[Document excerpt]
⁂
Well, I think it's a good question, Rob. I , I must say that I'm always drawn to simplistic matters . It's a little bit easier for me to comprehend, but I would also say that when things look simplistic, it's not always the case when you peel it back. I think as many of our listeners will agree, familiarity with corporate officerships can be a really useful element. When we advise our clients on corporate governance, the ability to figure out the nature and the role and the purpose of specific officer positions, I think, comes in handy a lot when questions arise for management and the board regarding the authority to take action , the sustainability of , uh, corporate and board decisions, and most of all, now these days, the board management dynamics . So , I , I think it's worth kicking the tires in this a little bit .

Speaker 3:

So , Mike , we have listeners from all over the country. Are we talking about a one size fits all approach here?

Speaker 4:

I , I wish, but not. It , it's never that easy. Um, uh, we're gonna be reflecting observations that , that , uh, uh, suggest experience , uh, the model acts and things of that nature. But I think the bottom line lesson, as all of our listeners know, is when in doubt, check the statute. I , I have found over the years , uh, that there is enough of a difference between state statutory schemes, whether it's not-for-profit or for-profit , uh, to , to, that makes one careful about making big assumptions on things like this, the roles of officerships. So, I , I think one of the first lessons we wanna send is , uh, after listening to the podcast, go back and spend an , I'm sure would've be an illuminating hour or so, kind of , uh, reviewing what your state statute says about corporate officers and their roles and responsibilities. Uh, that's the starting point.
⁂
[Information supplied]
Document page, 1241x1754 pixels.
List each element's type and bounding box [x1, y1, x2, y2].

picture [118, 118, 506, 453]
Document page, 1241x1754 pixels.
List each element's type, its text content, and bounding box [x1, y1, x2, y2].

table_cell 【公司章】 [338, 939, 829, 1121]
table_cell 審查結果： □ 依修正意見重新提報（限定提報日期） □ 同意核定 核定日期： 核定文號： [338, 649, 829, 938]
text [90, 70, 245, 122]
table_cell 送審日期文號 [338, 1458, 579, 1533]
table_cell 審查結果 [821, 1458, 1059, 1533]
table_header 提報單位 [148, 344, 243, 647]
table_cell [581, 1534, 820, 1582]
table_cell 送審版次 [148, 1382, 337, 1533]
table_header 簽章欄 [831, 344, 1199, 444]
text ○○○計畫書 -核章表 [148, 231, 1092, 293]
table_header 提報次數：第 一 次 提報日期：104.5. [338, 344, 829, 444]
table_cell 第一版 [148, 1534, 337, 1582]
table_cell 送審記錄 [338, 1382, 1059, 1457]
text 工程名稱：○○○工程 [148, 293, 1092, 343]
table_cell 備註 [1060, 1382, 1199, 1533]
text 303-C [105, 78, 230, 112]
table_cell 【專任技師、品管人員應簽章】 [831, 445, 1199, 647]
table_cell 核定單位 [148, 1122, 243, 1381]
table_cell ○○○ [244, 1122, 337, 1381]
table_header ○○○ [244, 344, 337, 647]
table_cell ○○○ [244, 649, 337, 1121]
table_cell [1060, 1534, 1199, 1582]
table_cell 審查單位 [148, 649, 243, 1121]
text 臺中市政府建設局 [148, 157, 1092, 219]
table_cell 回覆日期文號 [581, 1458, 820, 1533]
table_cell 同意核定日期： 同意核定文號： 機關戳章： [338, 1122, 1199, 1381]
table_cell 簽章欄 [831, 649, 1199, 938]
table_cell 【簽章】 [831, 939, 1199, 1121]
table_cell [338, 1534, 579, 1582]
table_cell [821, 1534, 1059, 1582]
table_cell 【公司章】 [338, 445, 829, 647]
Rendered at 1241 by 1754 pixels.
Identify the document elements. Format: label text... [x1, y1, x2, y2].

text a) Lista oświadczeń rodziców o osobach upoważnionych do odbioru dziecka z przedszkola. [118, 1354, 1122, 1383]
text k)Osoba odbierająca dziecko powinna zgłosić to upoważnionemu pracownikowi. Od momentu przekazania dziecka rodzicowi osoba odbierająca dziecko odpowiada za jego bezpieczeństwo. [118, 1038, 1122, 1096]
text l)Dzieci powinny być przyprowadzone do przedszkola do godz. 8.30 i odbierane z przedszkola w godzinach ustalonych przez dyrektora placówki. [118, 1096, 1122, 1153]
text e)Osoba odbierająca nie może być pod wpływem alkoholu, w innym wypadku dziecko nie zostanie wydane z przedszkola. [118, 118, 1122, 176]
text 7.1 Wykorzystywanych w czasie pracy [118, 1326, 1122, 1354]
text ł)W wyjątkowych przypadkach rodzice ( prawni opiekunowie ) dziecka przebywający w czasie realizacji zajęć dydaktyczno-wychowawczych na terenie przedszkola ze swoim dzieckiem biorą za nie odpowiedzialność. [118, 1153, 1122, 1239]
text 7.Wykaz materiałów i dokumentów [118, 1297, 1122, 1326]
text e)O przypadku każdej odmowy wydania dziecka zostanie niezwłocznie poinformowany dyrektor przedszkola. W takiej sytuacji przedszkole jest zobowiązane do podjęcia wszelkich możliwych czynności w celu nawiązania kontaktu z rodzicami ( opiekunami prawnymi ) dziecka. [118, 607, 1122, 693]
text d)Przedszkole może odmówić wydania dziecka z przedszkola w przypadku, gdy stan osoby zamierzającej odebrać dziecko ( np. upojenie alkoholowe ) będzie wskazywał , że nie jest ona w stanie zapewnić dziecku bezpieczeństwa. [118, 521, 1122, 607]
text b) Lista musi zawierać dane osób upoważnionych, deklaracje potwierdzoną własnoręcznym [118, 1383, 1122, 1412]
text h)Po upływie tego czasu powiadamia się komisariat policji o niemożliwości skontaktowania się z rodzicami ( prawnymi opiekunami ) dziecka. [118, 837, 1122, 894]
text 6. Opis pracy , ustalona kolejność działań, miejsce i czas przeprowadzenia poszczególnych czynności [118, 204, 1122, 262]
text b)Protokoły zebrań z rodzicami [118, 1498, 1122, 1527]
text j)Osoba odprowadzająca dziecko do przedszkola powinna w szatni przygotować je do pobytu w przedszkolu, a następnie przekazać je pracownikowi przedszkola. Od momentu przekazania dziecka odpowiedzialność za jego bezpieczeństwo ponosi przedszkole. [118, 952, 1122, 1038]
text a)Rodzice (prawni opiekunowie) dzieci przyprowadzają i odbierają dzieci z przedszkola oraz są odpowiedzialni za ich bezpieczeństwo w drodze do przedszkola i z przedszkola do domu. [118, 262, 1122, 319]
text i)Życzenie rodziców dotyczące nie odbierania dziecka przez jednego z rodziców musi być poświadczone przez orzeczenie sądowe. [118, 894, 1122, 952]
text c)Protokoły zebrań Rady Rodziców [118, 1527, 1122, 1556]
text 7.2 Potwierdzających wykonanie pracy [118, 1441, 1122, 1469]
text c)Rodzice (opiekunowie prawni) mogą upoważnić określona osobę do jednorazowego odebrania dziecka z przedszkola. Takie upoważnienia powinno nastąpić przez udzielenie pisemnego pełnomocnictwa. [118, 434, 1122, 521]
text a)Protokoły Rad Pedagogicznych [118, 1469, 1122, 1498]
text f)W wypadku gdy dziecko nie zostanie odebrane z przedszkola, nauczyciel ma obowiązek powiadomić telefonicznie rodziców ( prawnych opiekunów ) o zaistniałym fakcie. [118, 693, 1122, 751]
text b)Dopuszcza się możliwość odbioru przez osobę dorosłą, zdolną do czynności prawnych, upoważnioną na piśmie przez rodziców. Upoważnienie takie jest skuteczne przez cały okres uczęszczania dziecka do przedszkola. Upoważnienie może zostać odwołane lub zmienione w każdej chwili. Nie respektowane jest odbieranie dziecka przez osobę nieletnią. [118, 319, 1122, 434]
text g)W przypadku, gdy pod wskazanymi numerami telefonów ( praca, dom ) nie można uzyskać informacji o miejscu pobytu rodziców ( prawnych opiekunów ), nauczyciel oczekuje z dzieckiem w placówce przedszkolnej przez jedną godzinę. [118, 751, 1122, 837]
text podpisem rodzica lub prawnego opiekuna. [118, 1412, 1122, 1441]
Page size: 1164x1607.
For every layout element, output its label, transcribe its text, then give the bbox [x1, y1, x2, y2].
⁂
[Exercise tasks]
(1) Set down the passage of the podcast transcript on corporate officers word for word, starting at "Well, I think" and ending at "little bit .".
(2) Carry the podcast transcript on corporate officers forward from its last sentence.

[The responses]
(1)
Well, I think it's a good question, Rob. I , I must say that I'm always drawn to simplistic matters . It's a little bit easier for me to comprehend, but I would also say that when things look simplistic, it's not always the case when you peel it back. I think as many of our listeners will agree, familiarity with corporate officerships can be a really useful element. When we advise our clients on corporate governance, the ability to figure out the nature and the role and the purpose of specific officer positions, I think, comes in handy a lot when questions arise for management and the board regarding the authority to take action , the sustainability of , uh, corporate and board decisions, and most of all, now these days, the board management dynamics . So , I , I think it's worth kicking the tires in this a little bit .

(2)
Speaker 3:

So, Michael , as we start at that ground level, ground level , maybe for the audience, just who do you view as the officers?

Speaker 4:

Well, I think that the officers are , I like that question. The officers are anybody the board designates in the bylaws. Uh, and I think that's a , a , a key point. If you look at most statutes , um, the , the law usually only requires someone who is officially designated as the , uh, record keeper , uh, of the organization. Otherwise, the officers are going to be those that are set forth in the articles and bylaws. I wanna make a point here too, is , or a plug. And that is why it's always so important to , uh, keep the articles and bylaws current. Uh , there's so many reasons, but, but one, and I've had a situation this week with a client where , uh, the discussion of who the officers were , uh, and their titles was not in sync with organizational reality. And that could have caused a problem had it not been recognized by all parties. So I think the concept is , uh, first and foremost that officers are who, who is listed in the bylaws. We keep the bylaws current. And then I think generally speaking, we stick to traditional officers. Uh , as I've said before , uh, grand, high exalted mystic ruler , uh, works great for the loyal order of raccoons, and you have to be of a certain age , uh, to, to understand that. But I think it's best to stick with the traditional roles . You're gonna confuse fewer people that way,

Speaker 3:

But not all officers have to be members of the board. Correct. Members management and serve . That's ,

Speaker 4:

Yeah, I think, and I think you're gonna find this , we talked about this in a few minutes. Uh, the treasurer and secretaries sometimes aren't, most often , uh, the , at least the assistant secretaries and assistant treasurers are , uh, are , uh, executive of executives of the organization.

Speaker 3:

So can someone be both an officer and a director?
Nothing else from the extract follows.